La croissance rapide de la demande des pays émergents, en particulier de la Chine et de l'Inde, a déclenché une flambée des prix, comme pour le pétrole. Des groupes de taille mondiale se sont constitués, ce qui peut entraîner des menaces sur les emplois de leurs filiales françaises. J'invite les pouvoirs publics à la plus grande vigilance concernant le secteur de l'aluminium et de l'emballage, qui, je le rappelle, constituent des fleurons de l'industrie française.

Par ailleurs, c'est dans un contexte de flambée des prix que la France doit soutenir ERAMET, notre grande entreprise minière spécialiste du nickel et du manganèse. ERAMET joue un rôle fondamental dans l'économie de la Nouvelle-Calédonie. Les pouvoirs publics ne peuvent se désintéresser de la restructuration imminente de son capital.

Par ailleurs, les efforts d'Areva pour accroître sa production d'uranium doivent être encouragés, car les tensions sur le prix de l'uranium vont redoubler dans les prochaines années, avec l'essor du nucléaire en Asie et avec l'épuisement des stocks d'uranium hautement enrichi dont la commercialisation pèse depuis plusieurs années sur les prix.

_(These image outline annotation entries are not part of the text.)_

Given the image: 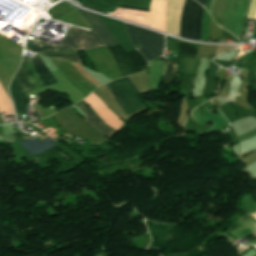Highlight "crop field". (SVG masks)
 Instances as JSON below:
<instances>
[{"label": "crop field", "mask_w": 256, "mask_h": 256, "mask_svg": "<svg viewBox=\"0 0 256 256\" xmlns=\"http://www.w3.org/2000/svg\"><path fill=\"white\" fill-rule=\"evenodd\" d=\"M105 47L93 31L88 32L71 27L59 46L34 38H28L27 51L94 50Z\"/></svg>", "instance_id": "8a807250"}, {"label": "crop field", "mask_w": 256, "mask_h": 256, "mask_svg": "<svg viewBox=\"0 0 256 256\" xmlns=\"http://www.w3.org/2000/svg\"><path fill=\"white\" fill-rule=\"evenodd\" d=\"M15 77L24 92L57 83L38 55L33 64L22 62Z\"/></svg>", "instance_id": "ac0d7876"}, {"label": "crop field", "mask_w": 256, "mask_h": 256, "mask_svg": "<svg viewBox=\"0 0 256 256\" xmlns=\"http://www.w3.org/2000/svg\"><path fill=\"white\" fill-rule=\"evenodd\" d=\"M125 24V23H124ZM132 45H141L138 50L147 61L161 55L164 44V35L143 28L125 24Z\"/></svg>", "instance_id": "34b2d1b8"}, {"label": "crop field", "mask_w": 256, "mask_h": 256, "mask_svg": "<svg viewBox=\"0 0 256 256\" xmlns=\"http://www.w3.org/2000/svg\"><path fill=\"white\" fill-rule=\"evenodd\" d=\"M127 114L143 107L139 100V91L128 77L114 80L105 85Z\"/></svg>", "instance_id": "412701ff"}, {"label": "crop field", "mask_w": 256, "mask_h": 256, "mask_svg": "<svg viewBox=\"0 0 256 256\" xmlns=\"http://www.w3.org/2000/svg\"><path fill=\"white\" fill-rule=\"evenodd\" d=\"M204 8L193 0H185L180 20V36L200 40L201 17Z\"/></svg>", "instance_id": "f4fd0767"}, {"label": "crop field", "mask_w": 256, "mask_h": 256, "mask_svg": "<svg viewBox=\"0 0 256 256\" xmlns=\"http://www.w3.org/2000/svg\"><path fill=\"white\" fill-rule=\"evenodd\" d=\"M107 49L114 57L121 77L146 69L147 61L136 50L126 52L120 44Z\"/></svg>", "instance_id": "dd49c442"}, {"label": "crop field", "mask_w": 256, "mask_h": 256, "mask_svg": "<svg viewBox=\"0 0 256 256\" xmlns=\"http://www.w3.org/2000/svg\"><path fill=\"white\" fill-rule=\"evenodd\" d=\"M250 0H230L223 29L230 31L241 39V32Z\"/></svg>", "instance_id": "e52e79f7"}, {"label": "crop field", "mask_w": 256, "mask_h": 256, "mask_svg": "<svg viewBox=\"0 0 256 256\" xmlns=\"http://www.w3.org/2000/svg\"><path fill=\"white\" fill-rule=\"evenodd\" d=\"M78 10L83 15L88 25L92 28V30L107 47L118 44L116 39L112 36V34L109 32V30L106 28V26L96 14L84 9Z\"/></svg>", "instance_id": "d8731c3e"}, {"label": "crop field", "mask_w": 256, "mask_h": 256, "mask_svg": "<svg viewBox=\"0 0 256 256\" xmlns=\"http://www.w3.org/2000/svg\"><path fill=\"white\" fill-rule=\"evenodd\" d=\"M80 110H82L88 117L84 120L97 132L106 135L108 139L117 131L104 124L96 114L83 102L75 104ZM100 134V135H101Z\"/></svg>", "instance_id": "5a996713"}, {"label": "crop field", "mask_w": 256, "mask_h": 256, "mask_svg": "<svg viewBox=\"0 0 256 256\" xmlns=\"http://www.w3.org/2000/svg\"><path fill=\"white\" fill-rule=\"evenodd\" d=\"M109 15H119V18L149 27V13L146 12L117 8L115 12L110 13Z\"/></svg>", "instance_id": "3316defc"}, {"label": "crop field", "mask_w": 256, "mask_h": 256, "mask_svg": "<svg viewBox=\"0 0 256 256\" xmlns=\"http://www.w3.org/2000/svg\"><path fill=\"white\" fill-rule=\"evenodd\" d=\"M10 92L14 100L16 112L20 114H26L27 113V96L21 90L15 77L12 81Z\"/></svg>", "instance_id": "28ad6ade"}, {"label": "crop field", "mask_w": 256, "mask_h": 256, "mask_svg": "<svg viewBox=\"0 0 256 256\" xmlns=\"http://www.w3.org/2000/svg\"><path fill=\"white\" fill-rule=\"evenodd\" d=\"M165 6L162 4L153 3L151 5V28L165 32L164 15Z\"/></svg>", "instance_id": "d1516ede"}, {"label": "crop field", "mask_w": 256, "mask_h": 256, "mask_svg": "<svg viewBox=\"0 0 256 256\" xmlns=\"http://www.w3.org/2000/svg\"><path fill=\"white\" fill-rule=\"evenodd\" d=\"M164 63H165V60L149 62L148 68L150 71V74H149L150 87L159 86L160 81L162 79Z\"/></svg>", "instance_id": "22f410ed"}, {"label": "crop field", "mask_w": 256, "mask_h": 256, "mask_svg": "<svg viewBox=\"0 0 256 256\" xmlns=\"http://www.w3.org/2000/svg\"><path fill=\"white\" fill-rule=\"evenodd\" d=\"M79 52H41L40 55H44L53 59H60L64 61L81 63V59L78 56Z\"/></svg>", "instance_id": "cbeb9de0"}, {"label": "crop field", "mask_w": 256, "mask_h": 256, "mask_svg": "<svg viewBox=\"0 0 256 256\" xmlns=\"http://www.w3.org/2000/svg\"><path fill=\"white\" fill-rule=\"evenodd\" d=\"M178 71V63L167 61L164 69V81L166 84L173 83Z\"/></svg>", "instance_id": "5142ce71"}, {"label": "crop field", "mask_w": 256, "mask_h": 256, "mask_svg": "<svg viewBox=\"0 0 256 256\" xmlns=\"http://www.w3.org/2000/svg\"><path fill=\"white\" fill-rule=\"evenodd\" d=\"M198 45L196 43L178 41V55H195Z\"/></svg>", "instance_id": "d9b57169"}, {"label": "crop field", "mask_w": 256, "mask_h": 256, "mask_svg": "<svg viewBox=\"0 0 256 256\" xmlns=\"http://www.w3.org/2000/svg\"><path fill=\"white\" fill-rule=\"evenodd\" d=\"M209 13L204 10L203 20H202V31H201V40L207 41L208 39V26H209Z\"/></svg>", "instance_id": "733c2abd"}, {"label": "crop field", "mask_w": 256, "mask_h": 256, "mask_svg": "<svg viewBox=\"0 0 256 256\" xmlns=\"http://www.w3.org/2000/svg\"><path fill=\"white\" fill-rule=\"evenodd\" d=\"M118 7L149 12V9H146V8H140V7L128 6V5H122V4H119Z\"/></svg>", "instance_id": "4a817a6b"}, {"label": "crop field", "mask_w": 256, "mask_h": 256, "mask_svg": "<svg viewBox=\"0 0 256 256\" xmlns=\"http://www.w3.org/2000/svg\"><path fill=\"white\" fill-rule=\"evenodd\" d=\"M196 1L199 2L201 5L205 6L206 0H196Z\"/></svg>", "instance_id": "bc2a9ffb"}]
</instances>
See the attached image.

Un autre dossier clé pour la politique de l'énergie est celui des besoins de développement et d'investissement des filières énergétiques françaises. Je ne l'aborde pas compte tenu du temps qui m'est imparti. Je crois que nous devons avoir à l'esprit qu'une priorité pour les prochaines années doit être l'investissement.

Je souhaiterais par ailleurs évoquer l'avenir de la filière nucléaire française, puisque l'on parle de son éventuelle restructuration, et rappeler certaines exigences qui doivent être prises en compte avant toute décision de restructuration.

C'est la nation qui a financé la construction de cette filière nucléaire, par l'impôt et par le prix acquitté pour sa consommation d'électricité. Ses intérêts doivent être préservés à long terme.

On nous dit par ailleurs que le groupe Areva, dans sa configuration actuelle, a des besoins d'investissement de 15 milliards d'euros d'ici à 2011. Si le renforcement de sa capacité d'investissement est la raison profonde des réflexions en cours, l'appel au marché peut se faire par l'endettement. Je rappelle que la construction de notre parc de cinquante-huit réacteurs nucléaires français a été financée par l'endettement. Gardons-nous de priver le CEA et l'État de revenus récurrents indispensables aujourd'hui et demain.